Without giving away the plot, suffice it to say that the course of Kemal’s love for Fusun does not run smoothly. He descends into an obsession with her, and all things and people related to her, that results in a mania for collecting objects that draw him ever closer to her – eventually to make up the museum of the book’s title. In the ends he is paralysed by his feelings for her – unable to realise them in full, and unable to move on with his life.
Pamuk has written a beautiful and gripping story. It is so full of minute and engrossing details that it is hard to describe or explain how lovingly and engagingly he lures the reader in. As he himself says at one point, the `purpose of a novel … is to relate our memories with such sincerity as to transform individual happiness into happiness that all can share.’ At times it is more like unhappiness that Pamuk is sharing in this book, but he definitely had this reader hooked, and hungry to read much more from him.
by Mr. D. James
Orhan Pamuk,
The Museum of Innocence
It is both easy and difficult to talk about this intriguing novel by the recent Winner of the Nobel Prize in Literature – a prize of course awarded for lifetime achievement rather than for a particular book. The easy part is to tell the plot, which usually in my experience takes up at least half of a review. The difficult part is to convey the quality of one’s reading experience. So, to the plot, briefly:
Kemal, who tells the story – later we discover his story is ghost-written by a friend – is a wealthy businessman who falls in love with a poor shopgirl, one who has recently come third in a beauty contest.
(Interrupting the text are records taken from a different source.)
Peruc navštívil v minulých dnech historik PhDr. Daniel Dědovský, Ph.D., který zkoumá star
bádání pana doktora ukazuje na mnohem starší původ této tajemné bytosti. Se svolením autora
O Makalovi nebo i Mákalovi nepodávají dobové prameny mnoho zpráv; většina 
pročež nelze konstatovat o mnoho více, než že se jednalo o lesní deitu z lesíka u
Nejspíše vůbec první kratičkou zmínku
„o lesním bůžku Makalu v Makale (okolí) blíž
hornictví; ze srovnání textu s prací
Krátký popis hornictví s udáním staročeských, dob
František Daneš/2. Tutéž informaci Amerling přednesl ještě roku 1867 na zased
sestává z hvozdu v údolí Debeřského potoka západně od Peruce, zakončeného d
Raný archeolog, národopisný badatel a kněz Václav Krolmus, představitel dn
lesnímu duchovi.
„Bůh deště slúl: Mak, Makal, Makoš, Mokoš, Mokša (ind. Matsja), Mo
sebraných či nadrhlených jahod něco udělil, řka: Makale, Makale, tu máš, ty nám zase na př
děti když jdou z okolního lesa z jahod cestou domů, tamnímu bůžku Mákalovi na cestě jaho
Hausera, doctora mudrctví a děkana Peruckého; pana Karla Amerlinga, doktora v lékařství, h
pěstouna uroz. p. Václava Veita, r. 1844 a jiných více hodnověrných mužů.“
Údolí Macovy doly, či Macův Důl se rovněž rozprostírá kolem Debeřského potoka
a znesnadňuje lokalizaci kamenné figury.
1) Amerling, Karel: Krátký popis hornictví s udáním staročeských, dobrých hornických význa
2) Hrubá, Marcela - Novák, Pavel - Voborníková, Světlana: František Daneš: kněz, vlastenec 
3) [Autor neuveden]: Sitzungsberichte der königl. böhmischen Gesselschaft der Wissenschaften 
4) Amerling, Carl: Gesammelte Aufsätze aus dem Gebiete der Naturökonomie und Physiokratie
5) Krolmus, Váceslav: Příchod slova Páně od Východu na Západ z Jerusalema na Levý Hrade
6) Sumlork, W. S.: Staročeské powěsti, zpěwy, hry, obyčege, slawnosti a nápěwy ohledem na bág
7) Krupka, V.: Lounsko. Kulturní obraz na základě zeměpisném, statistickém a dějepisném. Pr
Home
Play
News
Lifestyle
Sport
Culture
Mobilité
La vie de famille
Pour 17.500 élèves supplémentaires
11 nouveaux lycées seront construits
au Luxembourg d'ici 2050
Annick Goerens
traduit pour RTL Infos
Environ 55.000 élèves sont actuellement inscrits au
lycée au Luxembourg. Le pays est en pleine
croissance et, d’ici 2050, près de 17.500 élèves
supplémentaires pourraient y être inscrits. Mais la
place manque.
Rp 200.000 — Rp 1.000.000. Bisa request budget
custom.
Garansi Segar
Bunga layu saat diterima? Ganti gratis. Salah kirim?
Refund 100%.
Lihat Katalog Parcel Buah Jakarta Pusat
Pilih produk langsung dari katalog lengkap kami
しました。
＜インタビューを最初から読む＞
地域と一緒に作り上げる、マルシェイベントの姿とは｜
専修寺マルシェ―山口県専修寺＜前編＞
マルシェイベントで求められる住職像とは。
Unfortunately, he is engaged to an aristocratic girl to whom marriage for familial and business reasons would be more suitable. So far, so trite, but this is not Jane Austen all over again; this is romance, writ large to the nth degree. For Kemal is an obsessive; he not only cannot detach himself from Füsan the shopgirl, but can think of nothing else. All through the period of his engagement and, later, his marriage to Sibel, Kemal collects memorabilia associated with his beloved. This collection of sacred relics begins with a lost ear-ring and ends with a museum.
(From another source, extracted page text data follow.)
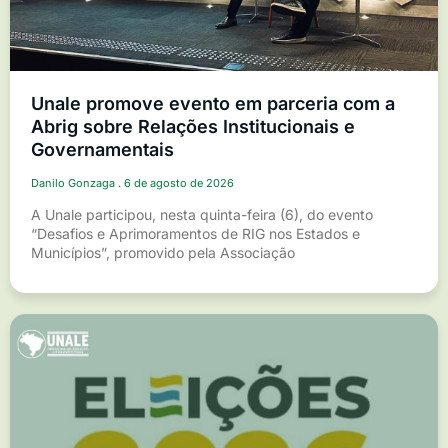
Unale promove evento em parceria com a
Abrig sobre Relações Institucionais e
Governamentais
Danilo Gonzaga
6 de agosto de 2026
A Unale participou, nesta quinta-feira (6), do evento
“Desafios e Aprimoramentos de RIG nos Estados e
Municípios”, promovido pela Associação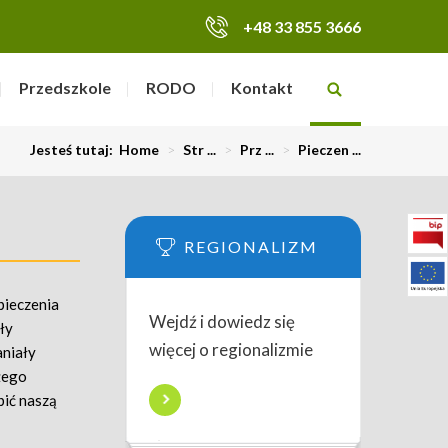
+48 33 855 3666
Przedszkole
RODO
Kontakt
Jesteś tutaj:
Home
>
Str ...
>
Prz ...
>
Pieczen ...
REGIONALIZM
pieczenia
Wejdź i dowiedz się
ły
więcej o regionalizmie
aniały
żego
bić naszą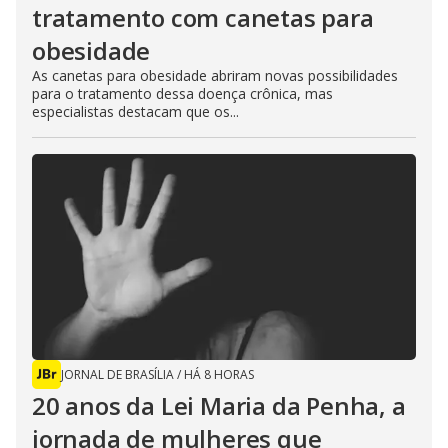
tratamento com canetas para
obesidade
As canetas para obesidade abriram novas possibilidades
para o tratamento dessa doença crônica, mas
especialistas destacam que os...
JORNAL DE BRASÍLIA
/
HÁ 8 HORAS
20 anos da Lei Maria da Penha, a
jornada de mulheres que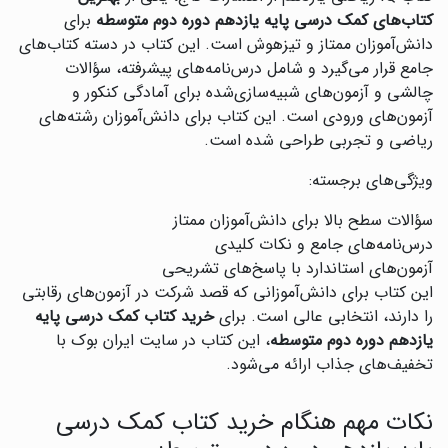
کتاب‌های کمک درسی پایه یازدهم دوره دوم متوسطه
برای
دانش‌آموزان ممتاز و تیزهوش است. این کتاب در دسته کتاب‌های
جامع قرار می‌گیرد و شامل درس‌نامه‌های پیشرفته، سؤالات
چالشی و آزمون‌های شبیه‌سازی‌شده برای آمادگی کنکور و
آزمون‌های ورودی است. این کتاب برای دانش‌آموزان رشته‌های
ریاضی و تجربی طراحی شده است.
ویژگی‌های برجسته:
سؤالات سطح بالا برای دانش‌آموزان ممتاز
درس‌نامه‌های جامع و نکات کلیدی
آزمون‌های استاندارد با پاسخ‌های تشریحی
این کتاب برای دانش‌آموزانی که قصد شرکت در آزمون‌های رقابتی
را دارند، انتخابی عالی است. برای
خرید کتاب کمک درسی پایه
یازدهم دوره دوم متوسطه
، این کتاب در سایت ایران بوک با
تخفیف‌های جذاب ارائه می‌شود.
نکات مهم هنگام خرید کتاب کمک درسی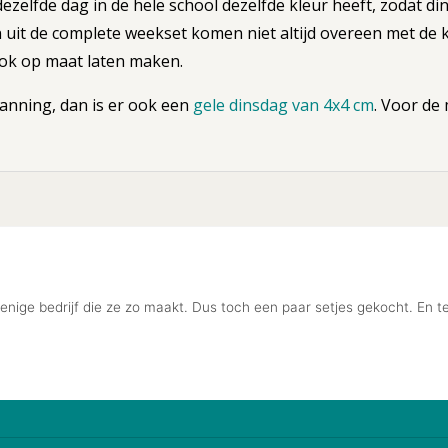
ezelfde dag in de hele school dezelfde kleur heeft, zodat din
 uit de complete weekset komen niet altijd overeen met de k
ook op maat laten maken.
anning, dan is er ook een
gele dinsdag van 4x4 cm
. Voor de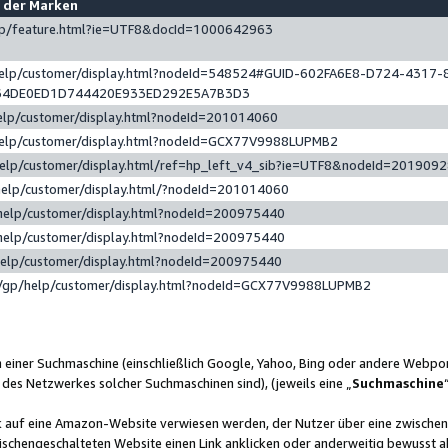
e der Marken
gp/feature.html?ie=UTF8&docId=1000642963
help/customer/display.html?nodeId=548524#GUID-602FA6E8-D724-4317-
64DE0ED1D744420E933ED292E5A7B3D3
elp/customer/display.html?nodeId=201014060
help/customer/display.html?nodeId=GCX77V9988LUPMB2
help/customer/display.html/ref=hp_left_v4_sib?ie=UTF8&nodeId=201909
help/customer/display.html/?nodeId=201014060
help/customer/display.html?nodeId=200975440
help/customer/display.html?nodeId=200975440
help/customer/display.html?nodeId=200975440
/gp/help/customer/display.html?nodeId=GCX77V9988LUPMB2
n einer Suchmaschine (einschließlich Google, Yahoo, Bing oder andere Webp
 des Netzwerkes solcher Suchmaschinen sind), (jeweils eine „
Suchmaschine
nk auf eine Amazon-Website verwiesen werden, der Nutzer über eine zwische
ischengeschalteten Website einen Link anklicken oder anderweitig bewusst a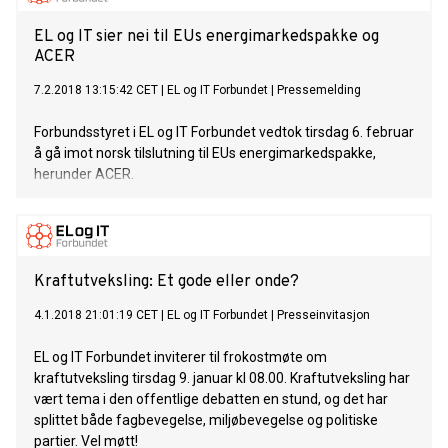
EL og IT sier nei til EUs energimarkedspakke og
ACER
7.2.2018 13:15:42 CET
|
EL og IT Forbundet
|
Pressemelding
Forbundsstyret i EL og IT Forbundet vedtok tirsdag 6. februar
å gå imot norsk tilslutning til EUs energimarkedspakke,
herunder ACER.
Kraftutveksling: Et gode eller onde?
4.1.2018 21:01:19 CET
|
EL og IT Forbundet
|
Presseinvitasjon
EL og IT Forbundet inviterer til frokostmøte om
kraftutveksling tirsdag 9. januar kl 08.00. Kraftutveksling har
vært tema i den offentlige debatten en stund, og det har
splittet både fagbevegelse, miljøbevegelse og politiske
partier. Vel møtt!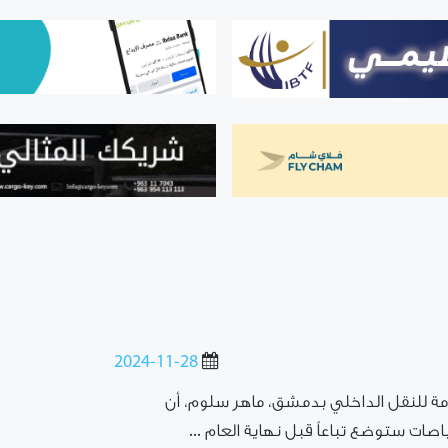
2024-11-28
امة للنقل الداخلي بدمشق، ماهر سلوم، أن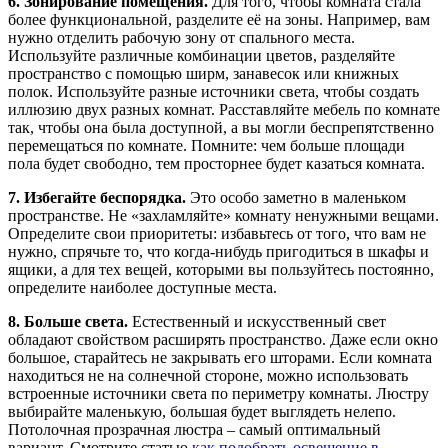
6. Зонирование помещения.
Для того, чтобы комната стала
более функциональной, разделите её на зоны. Например, вам
нужно отделить рабочую зону от спального места.
Используйте различные комбинации цветов, разделяйте
пространство с помощью ширм, занавесок или книжных
полок. Используйте разные источники света, чтобы создать
иллюзию двух разных комнат. Расставляйте мебель по комнате
так, чтобы она была доступной, а вы могли беспрепятственно
перемещаться по комнате. Помните: чем больше площади
пола будет свободно, тем просторнее будет казаться комната.
7. Избегайте беспорядка.
Это особо заметно в маленьком
пространстве. Не «захламляйте» комнату ненужными вещами.
Определите свои приоритеты: избавьтесь от того, что вам не
нужно, спрячьте то, что когда-нибудь пригодиться в шкафы и
ящики, а для тех вещей, которыми вы пользуйтесь постоянно,
определите наиболее доступные места.
8. Больше света.
Естественный и искусственный свет
обладают свойством расширять пространство. Даже если окно
большое, старайтесь не закрывать его шторами. Если комната
находиться не на солнечной стороне, можно использовать
встроенные источники света по периметру комнаты. Люстру
выбирайте маленькую, большая будет выглядеть нелепо.
Потолочная прозрачная люстра – самый оптимальный
вариант. Смотрите статью
как подобрать освещение в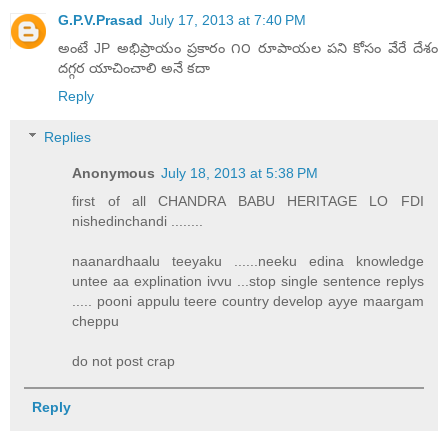
G.P.V.Prasad
July 17, 2013 at 7:40 PM
అంటే JP అభిప్రాయం ప్రకారం ౧౦ రూపాయల పని కోసం వేరే దేశం
దగ్గర యాచించాలి అనే కదా
Reply
Replies
Anonymous
July 18, 2013 at 5:38 PM
first of all CHANDRA BABU HERITAGE LO FDI
nishedinchandi ........
naanardhaalu teeyaku ......neeku edina knowledge
untee aa explination ivvu ...stop single sentence replys
..... pooni appulu teere country develop ayye maargam
cheppu
do not post crap
Reply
What is remarkable about this everyday story of an infatuated lover is the revelation of an interior world, where recalled scenes and images are as life-sustaining as the memorabilia he treasures. Cigarette butts with Füsan’s lipstick on and stolen kitchen equipment are but two of the thousands of his objets d’art. Each item brings back a time and place where he loved and suffered in the past. He polishes them or kisses them in his mother’s apartment where he sets up his shrine. His fling with Füsan took but a short time, but it remains with him for life. Of course, he occasionally asks himself what good this `love’ does him or anyone else. The answer is not a scrap – the reverse in fact. But he can’t help himself; the drug will never leave his system, and if it did do so by a miracle, the reader feels the poor man would not survive.
The claustrophobic setting is Istanbul in the 1970s and beyond. The streets are narrow and crowded and the heat suffocating. Kemal names every street along which he has passed, dreaming of the beloved or remembering his later suffering. He presents the reader with a map, highlighting important features, and, to complete his encyclopaedia of folly he appends to a 700+ page novel a paginated index of all the characters mentioned.
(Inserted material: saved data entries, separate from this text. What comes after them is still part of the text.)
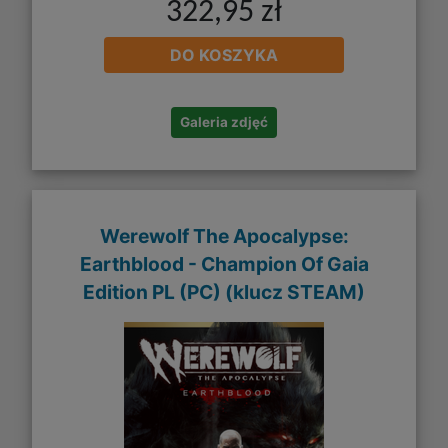
322,95 zł
DO KOSZYKA
Galeria zdjęć
Werewolf The Apocalypse:
Earthblood - Champion Of Gaia
Edition PL (PC) (klucz STEAM)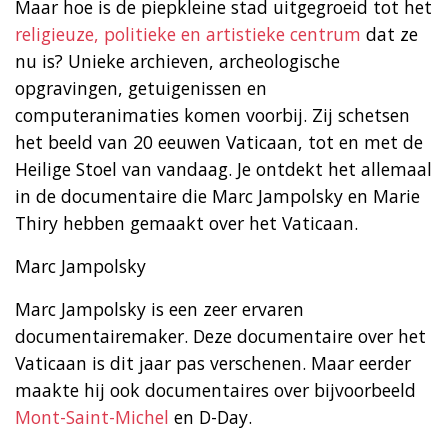
Maar hoe is de piepkleine stad uitgegroeid tot het
religieuze, politieke en artistieke centrum
dat ze
nu is? Unieke archieven, archeologische
opgravingen, getuigenissen en
computeranimaties komen voorbij. Zij schetsen
het beeld van 20 eeuwen Vaticaan, tot en met de
Heilige Stoel van vandaag. Je ontdekt het allemaal
in de documentaire die Marc Jampolsky en Marie
Thiry hebben gemaakt over het Vaticaan.
Marc Jampolsky
Marc Jampolsky is een zeer ervaren
documentairemaker. Deze documentaire over het
Vaticaan is dit jaar pas verschenen. Maar eerder
maakte hij ook documentaires over bijvoorbeeld
Mont-Saint-Michel
en D-Day.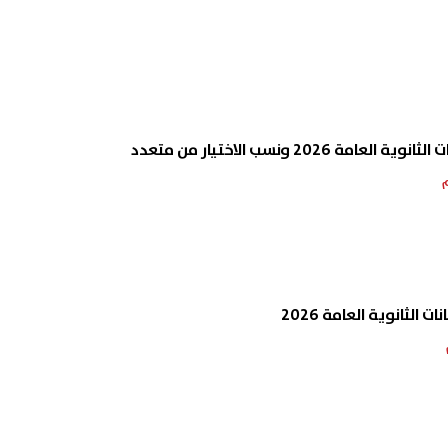
 2026 ونسب الاختيار من متعدد
الثانوية العامة 2026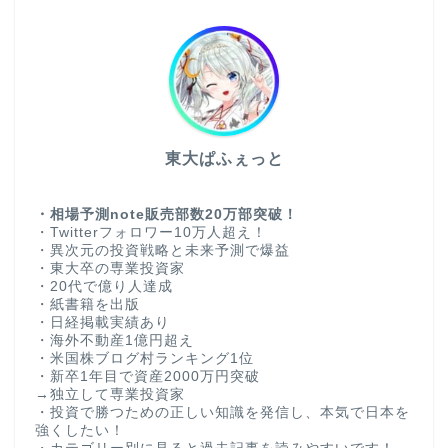
東大ぱふぇっと
・相場予測note販売部数20万部突破！
・Twitterフォロワー10万人超え！
・異次元の投資戦略と未来予測で爆益
・東大卒の専業投資家
・20代で億り人達成
・紙書籍を出版
・日経掲載実績あり
・海外不動産1億円超え
・米国株ブログ村ランキング1位
・新卒1年目で資産2000万円突破
→独立して専業投資家
・投資で勝つための正しい知識を発信し、本気で日本を
強くしたい！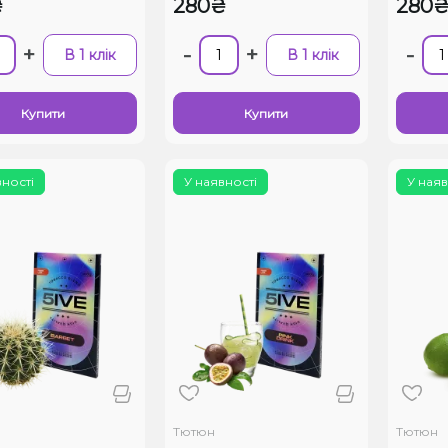
₴
280₴
280
+
-
+
-
В 1 клік
В 1 клік
Купити
Купити
вності
У наявності
У наяв
Тютюн
Тютюн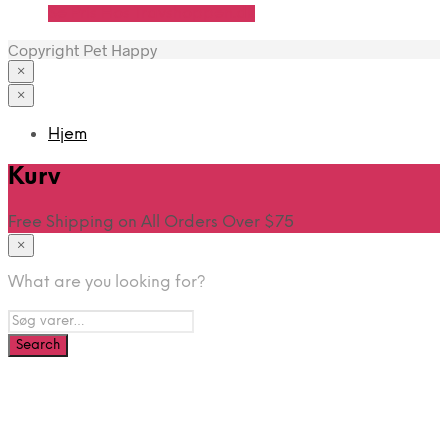
Se Pris Hos Travshoppen.dk
Copyright Pet Happy
×
×
Hjem
Kurv
Free Shipping on All Orders Over $75
×
What are you looking for?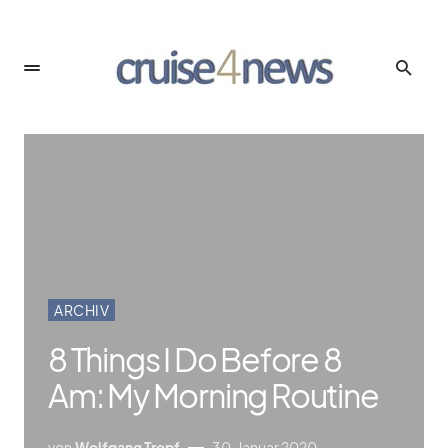
ARCHIV
8 Things I Do Before 8
Am: My Morning Routine
von
Wolfgang Tropf
30. Januar 2020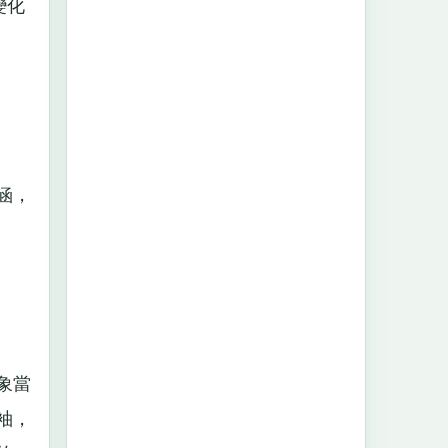
變化
涵，
象當
袖，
What I loved most about this Proustian novel was the privileged view I was given of another consciousness, a madman one might say, a self-destructive obsessive, one who sacrifices everything for a dream, a no doubt selfish illusion about a fairly unexceptional girl. Except that we are made to realise that nobody is unexceptional, that the other characters whom Kemal damages are alive and immortalised in the book, just as his treasures are enshrined in his museum. We feel sympathy for them, even those who are hostile to him.